In many different ways it has been calling me

It called and called out when Feminsta Jones wrote:

“I want black women to be valued for more than our ability to suffer, endure pain and love black
men without reciprocation”

It called.

And it called again when Tshepiso Gower wrote:

“The narrative of all-conquering, all-enduring stone cold warrior of a black woman is unnecessary.
When do we get to be delicate and with whom…?”

It called further.

But then Olivia sat in Scandal’s fictional Oval office, and in that moment of glorified self-sacrifice,
self-assassination, pleaded: “Sit there and watch me choose you”; poured a whiskey and washed
away her being, obliterated her reputation; then it began screaming, and there, I absolutely had to
answer.

There are two options available to a black woman, two options of being:

A black woman can either be ‘a strong black woman’ or ‘a gold-digging hoe’. That is the sum total of
what you are allowed to be. Anything else, anything in-between is inconsequential, anything else is
in fact non-existent. You are only allowed those two, and even those two have nothing to do with
you. They are about men, predominately black men. They are about how much you can do for a
man, how much you can support him, how much you can further his dream to the total exclusion
and abandonment of your own, how much you can tolerate and forgive and love, while receiving
very little to nothing in return. They are about how much of yourself you are willing to let die.
Or of course, how much you are not willing or how little you are willing behind option ‘gold-digging
hoe’

I don’t want to be a gold-digging hoe.
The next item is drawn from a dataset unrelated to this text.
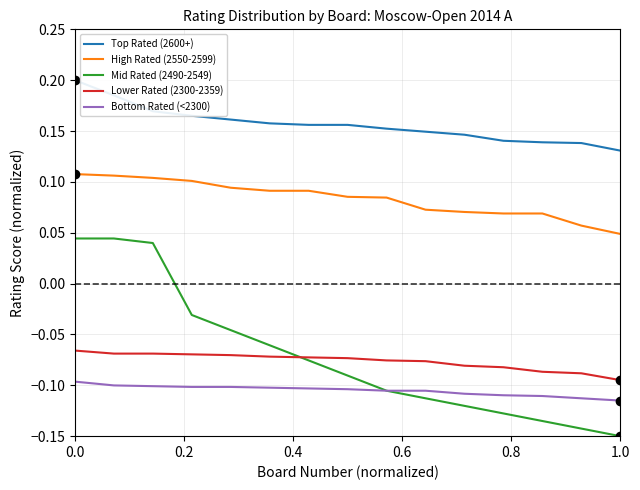

Which series has the largest range (max minus min)?

Mid Rated (2490-2549)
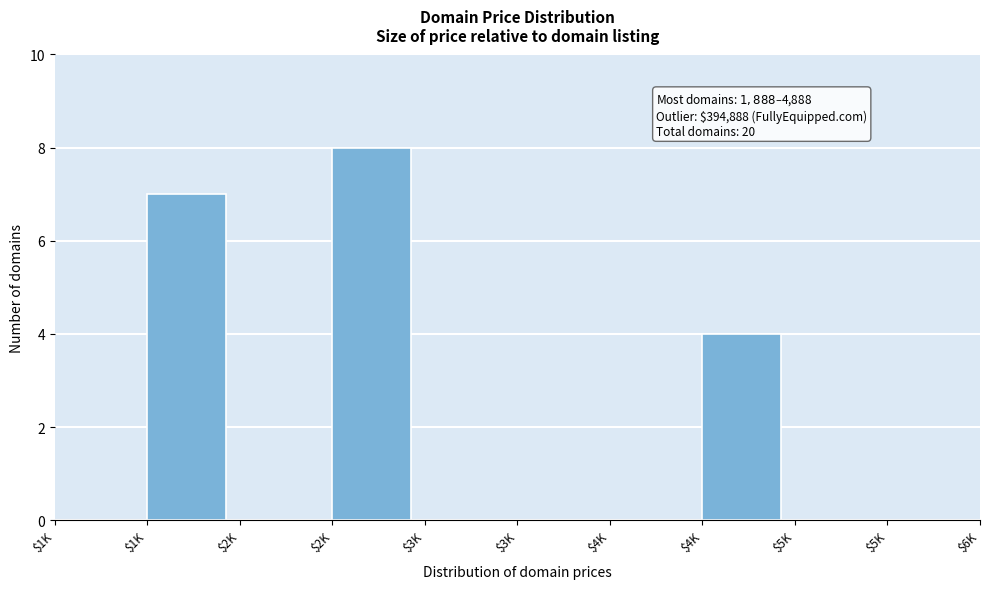

Are the bars horizontal?

No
It seems like a lot of gardening and manual labour is not my
thing.

I do not want to be the hoe but I also do not want the death and burden of being a strong black
woman.

I do not want to be strong, I want to be unburdened.

I do not want to always have to be in pain, to be hurt and then be expected to endure, because I can
endure

I do not want thick skin. I want to shed my already over-developed thick skin.

I want to be fluffy and soft, I want feathers sliding off my delicate un-scaled skin

I do not want to die to die

But I do want to be loved. I want to be appreciated. I want to be loved and appreciated for being
passionate and delirious and crazy and mad and intelligent and opinionated and beautiful – although
not so beautiful on most Thursdays. I want to be adored. I want to be nurtured. I want to be cared
for. I want to be weak and have weakness and argue and disagree and still be adored.

I want to be unburned. And that is the only call which I want to answer.